Tesla may have to start calling its new Smart Summon feature Risky Retrieval. According toReuters, the National Highway Traffic Safety Administration (NHTSA) is investigating a number of parking lot crashes and near-misses that occurred while Tesla owners were using a special app that asks the car to drive itself to their location.
According to Tesla’s website, Smart Summon allows customers who have purchased Full Self-Driving Capability or Enhanced Autopilot “to navigate a parking lot and come to them or their destination of choice, as long as their car is within their line of sight.” Unfortunately, some owners probably aren’t liking the sight they’re seeing.
Reuters points out that several videos have been posted on social media showing Tesla vehicles in near-accidents while using the Smart Summon feature, and at least two videos show actual collisions. In one, a Tesla crashes into a garage wall, while another shows a Tesla being hit by a vehicle as it backs up. Tesla unveiled the new Smart Summon software update less than a week ago.

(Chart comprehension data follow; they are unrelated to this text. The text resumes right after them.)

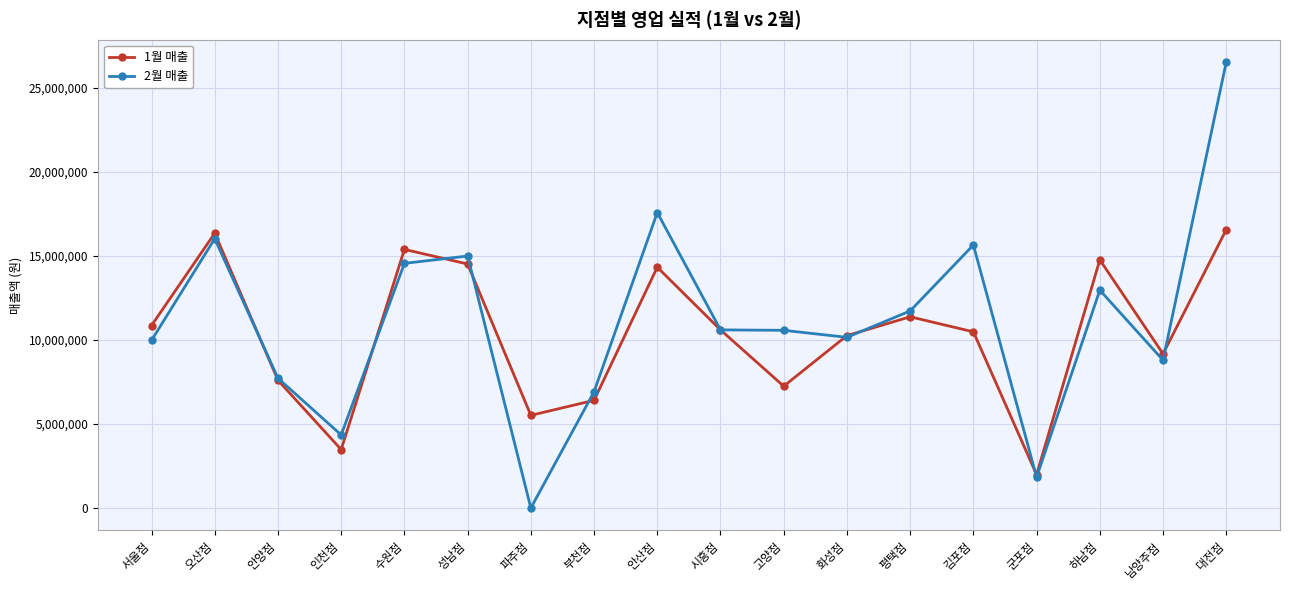

True or false: 1월 매출 has a value of 11372000 at 평택점.

True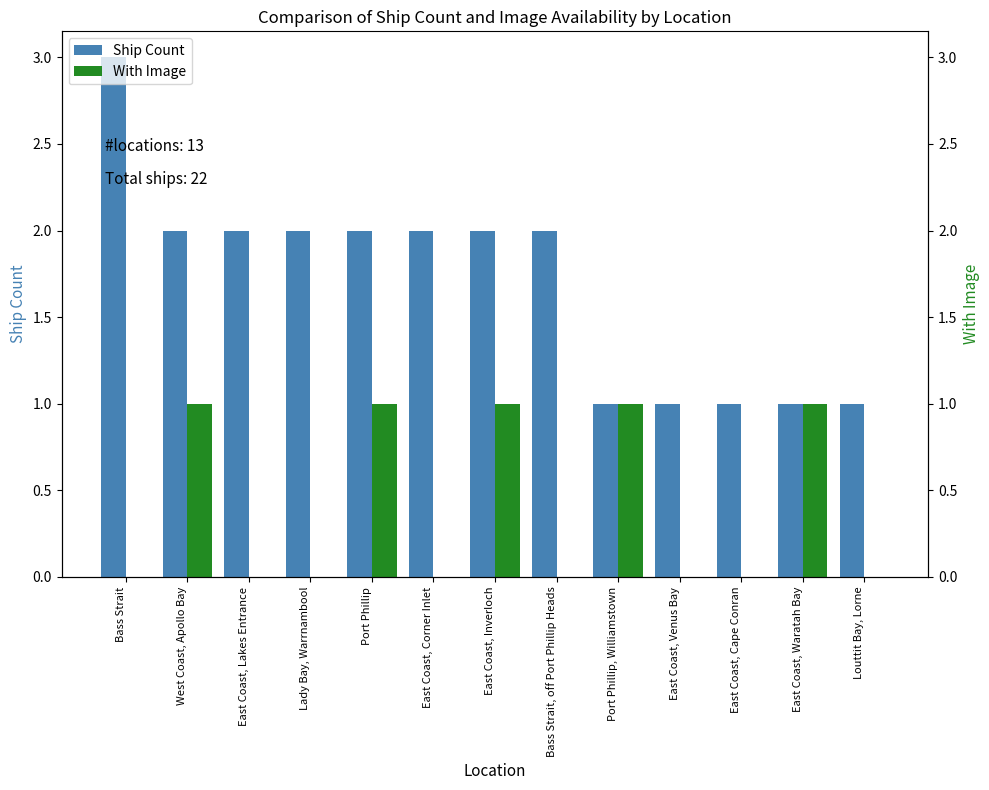

At which label is Ship Count closest to 2?

West Coast, Apollo Bay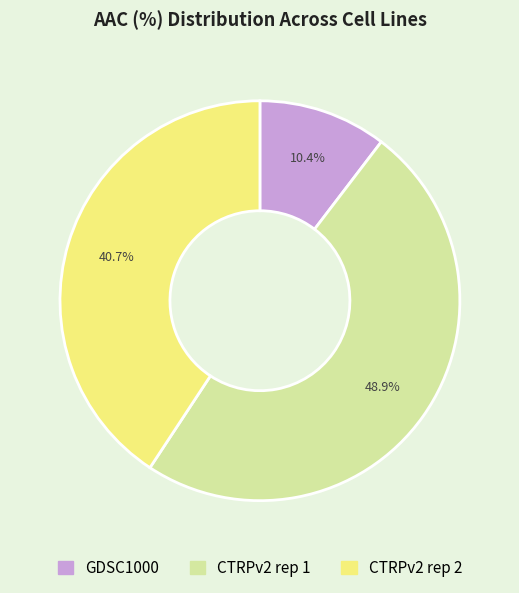

What is the largest slice in the pie chart?

CTRPv2 rep 1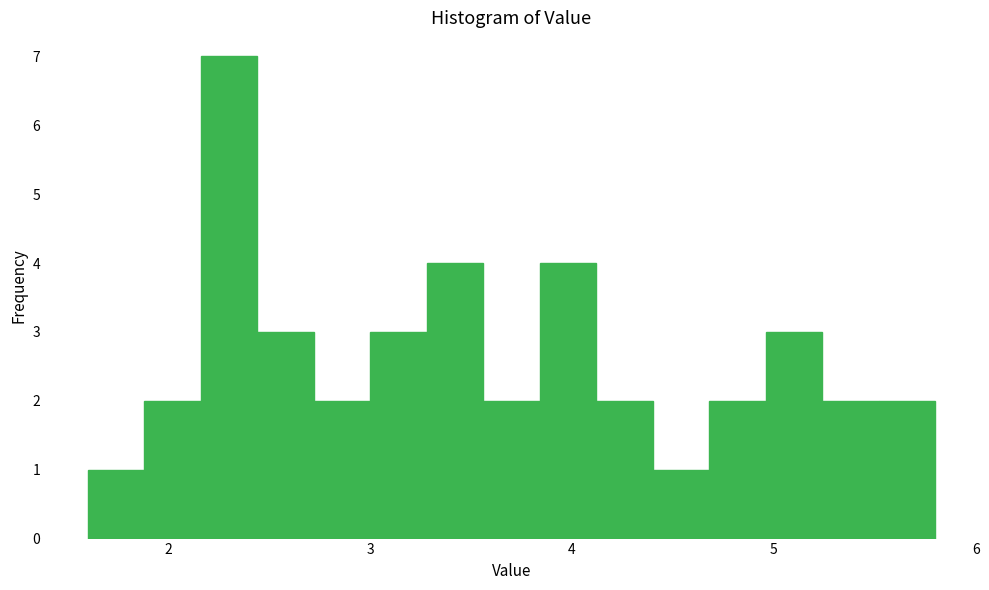

Around what value on the x-axis is the tallest bar? Give the approximate position of its centre, as read against the axis.

2.3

The NHTSA says it “is aware of reports related to Tesla’s Summon feature. We are in ongoing contact with the company and we continue to gather information. Safety is NHTSA’s top priority and the agency will not hesitate to act if it finds evidence of a safety-related defect.”
Tesla CEO Elon Musk tweeted Wednesday that customers used the Smart Summon feature more than 550,000 times in its first few days after the software update, but he did not comment on the NHTSA reports.
Although Tesla promises that a vehicle using Smart Summon “will maneuver around or stop for objects and notify you when detected,” it cautioned that users are “still responsible for your car and must monitor it and its surroundings at all times.” In order for Smart Summon to work, users must be within 200 feet of their car, and they can stop the vehicle by releasing button within the app.
According to Reuters, Tesla driver Roddie Hasan tweeted a video that shows a Tesla exit a parking space and start to cross a driveway, nearly colliding with an SUV. “First test of Smart Summon didn’t go so well,” Hasan wrote.
The malfunctioning feature would be funny if it wasn’t so serious. Ah, what the heck…
Roy Rogers, “King of the Cowboys,” pioneered Smart Summon in the 1930s and ’40s by whistling for his obedient horse, Trigger. In a related story, confidential sources say there is no truth to the rumor that Tesla’s new Karaoke feature is causing an increase in canine hearing loss.